Hunting Down Execution Order Test Failures

Unit tests should pass when run in random order. But for an existing legacy project certain tests might depend on the execution order. One test might run perfectly fine by itself, but fail miserably when run after another test. Rather than running different combinations manually, RSpec 2.8 has the option to run specs in random order with the --order random flag. But even with this it can be hard to determine which specific test is causing the dependency. For example:

rspec spec/controllers  # succeeds
rspec spec/lib/my_lib_spec.rb  # succeeds
rspec spec/controllers spec/lib/my_lib_spec.rb  # fails

In this scenario you know that one of the spec files in spec/controllers is not jiving with your lib spec, but if you have hundreds of spec files, it's hard to tell which. Never fear! There's a Ruby one-liner for that:

ls spec/controllers/*.rb | ruby -pe '$_=`rspec #{$_} spec/lib/my_lib_spec.rb`'

Let's break this command down into its components:

ls spec/controllers/*.rb

gives you a list of spec files to run alongside your lib spec

ruby -pe

'e' for execute, and 'p' means wrap the code in a loop and assign each line of STDIN to $_. We're piping in STDIN from the ls command.

$_=`rspec #{$_} spec/lib/my_lib_spec.rb`

The 'p' flag also prints out the value of $_ at the end of each loop. So we assign the output of running rspec with the 2 files (one from ls alongside my_lib_spec).
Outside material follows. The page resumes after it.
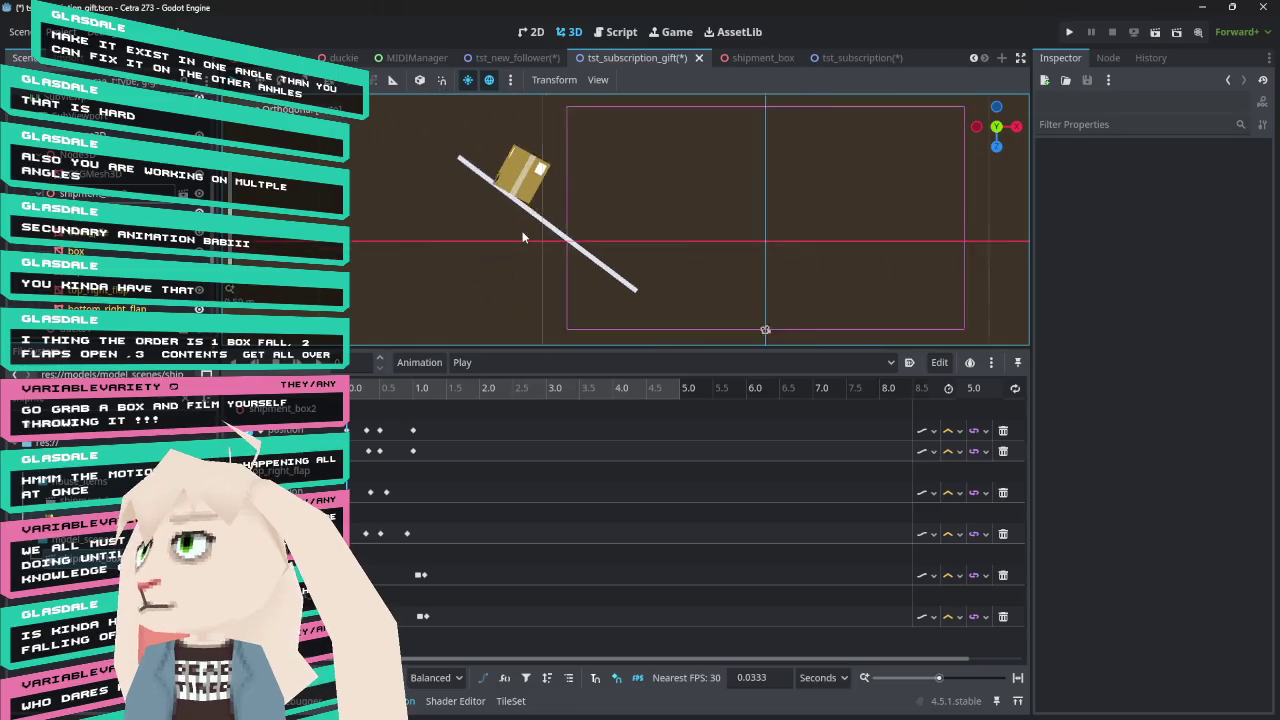
{"action": "scroll", "coordinate": [523, 237], "scroll_direction": "down", "scroll_amount": 1}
My bash buddies would wag their fingers at me for using a ruby one-liner here, but it's a familiar syntax and it's easier for me than remembering other shell commands and regex flags. If there's something another unix program is better at processing, then I can then take the output of the ruby one-liner and pipe it into another command. It's a very simple and versatile way to munge on text.